Bella Italia ! Mais l’Italie est un pays tragique. Le presque quart de siècle du régime de Mussolini semble loin dans l’Histoire, mais Berlusconi aura été sa réincarnation, parce que son système en est une duplication contemporaine. Le totalitarisme financier, sorte de dictature soft, est le fascisme de notre époque.
1993. Berlusconi lance Forza Italia. Un mouvement de masse basé lui aussi sur le culte du chef, le mythe de l’homme providentiel. La même année, Bettino Craxi, dont l’affairisme a gangrené le vieux parti socialiste et qui va finir contumace en Tunisie, assiste à son dernier congrès du PSI, crépusculaire.
La République de 1946 est morte sous le poids des scandales, des combinaisons, des compromissions. Ce qui va suivre est encore plus douloureux.
Mussolini avait ses « Chemises noires ». Avec au départ des clubs de supporters de football, Berlusconi a dirigé une structure pyramidale constituant un mouvement de masse, et recrutant surtout dans les couches moyennes de la société, parmi tous les déçus de la politique, les gens simples aux idées courtes. Après la guerre, il y eut un parti appelé « Homme quelconque ». C’est exactement cela.

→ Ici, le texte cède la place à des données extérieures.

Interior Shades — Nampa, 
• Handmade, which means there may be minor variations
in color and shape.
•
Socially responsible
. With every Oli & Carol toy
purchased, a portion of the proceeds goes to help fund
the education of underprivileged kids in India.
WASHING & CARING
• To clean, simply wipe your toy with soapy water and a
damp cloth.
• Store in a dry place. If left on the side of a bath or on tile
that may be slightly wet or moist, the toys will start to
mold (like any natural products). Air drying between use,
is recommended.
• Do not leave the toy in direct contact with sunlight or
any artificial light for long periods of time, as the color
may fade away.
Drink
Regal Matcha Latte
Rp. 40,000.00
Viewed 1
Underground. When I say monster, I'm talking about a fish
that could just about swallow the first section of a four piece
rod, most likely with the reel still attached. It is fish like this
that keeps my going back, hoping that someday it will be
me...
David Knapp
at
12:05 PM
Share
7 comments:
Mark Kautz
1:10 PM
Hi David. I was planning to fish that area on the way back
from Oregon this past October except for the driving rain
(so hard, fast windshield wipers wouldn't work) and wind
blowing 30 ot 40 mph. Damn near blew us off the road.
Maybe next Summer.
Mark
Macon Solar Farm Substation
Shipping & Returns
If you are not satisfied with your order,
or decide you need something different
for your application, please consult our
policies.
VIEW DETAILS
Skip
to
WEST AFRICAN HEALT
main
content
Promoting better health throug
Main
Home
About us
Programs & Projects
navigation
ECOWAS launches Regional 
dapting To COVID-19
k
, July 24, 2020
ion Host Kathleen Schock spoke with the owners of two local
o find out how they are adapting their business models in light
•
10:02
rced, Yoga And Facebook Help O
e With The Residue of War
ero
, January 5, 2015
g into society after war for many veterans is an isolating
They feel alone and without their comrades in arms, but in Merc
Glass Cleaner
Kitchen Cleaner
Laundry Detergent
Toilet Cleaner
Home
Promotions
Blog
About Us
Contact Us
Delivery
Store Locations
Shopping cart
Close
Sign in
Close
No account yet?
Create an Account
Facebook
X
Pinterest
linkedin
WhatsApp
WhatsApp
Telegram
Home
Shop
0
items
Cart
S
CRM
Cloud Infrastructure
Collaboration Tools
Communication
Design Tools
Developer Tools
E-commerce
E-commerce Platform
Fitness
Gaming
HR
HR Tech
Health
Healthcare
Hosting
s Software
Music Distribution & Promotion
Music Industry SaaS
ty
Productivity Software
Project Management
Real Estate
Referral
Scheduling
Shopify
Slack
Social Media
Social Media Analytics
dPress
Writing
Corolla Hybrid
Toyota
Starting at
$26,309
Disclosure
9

Plus besoin d’interdire les libertés publiques formelles, quand la télévision - spectacle permet de décerveler les foules. Mais une répression féroce à Gênes du mouvement altermondialiste fut bel et bien de type fasciste. Il faut diriger l’Etat comme une entreprise privée? L’Etat italien a été mis au service des intérêts privés de Berlusconi, de son empire de presse, ceci à un degré inégalé jusqu’ici dans l’Union européenne. Il y a eu une résistance dans l’appareil judiciaire, mais des lois de circonstance mirent le « cavaliere » à l’abri.
La honte est que ce pouvoir césarien, malgré ses éclipses, a pu durer si longtemps. Et que ce ne sont finalement pas les Italiens, les urnes ou la rue, qui ont fait chuter cet histrion, mais la loi des technocrates de Bruxelles et du FMI. Quant aux mœurs à la Borgia du président du Conseil, le Vatican a longtemps fermé les yeux !
Mario Monti est évidemment, par contraste, un homme présentable, à la tête d’un gouvernement qu’on peut qualifier de technocratique, avec des ministres eux aussi présentables, et sans figures politiques de premier plan. L’ennui, c’est qu’ils sont là pour appliquer des décisions qui se forgent ailleurs, dans cette « Europe » qui est la non Europe, à Bruxelles, à Francfort, au FMI. Comment faire régresser l’économie en noir, réduire la fraude fiscale ? Mais l’Italie, au contraire de la Grèce, est too big to fail…
Berlusconi, lui, est toujours là. Il demeure à la tête de son parti Peuple de la Liberté. Il conserve une forte emprise sur le Sénat. Il assure avoir toujours un avenir politique, et il garde des partisans. Il se positionne à la fois pour le nouveau gouvernement, et contre lui. Mario Monti ne veut pas d’élections rapprochées, il veut durer au moins jusque 2013.
Le monde politique apparaît dès lors comme un théâtre d’ombres, le gouvernail lui a échappé. La Ligue du Nord, nationaliste et xénophobe, qui a soutenu Berlusconi comme la corde soutient le pendu, est toujours là aussi, en force d’opposition rétrograde.
Et la gauche ? De recyclage en recyclage, complètement décolorée, elle doit méditer sur ce constat amer : ce n’est pas elle qui a déboulonné Berlusconi…
Robert Falony.
Texte publié dans La lettre socialiste, Numéro 25. Novembre 2011.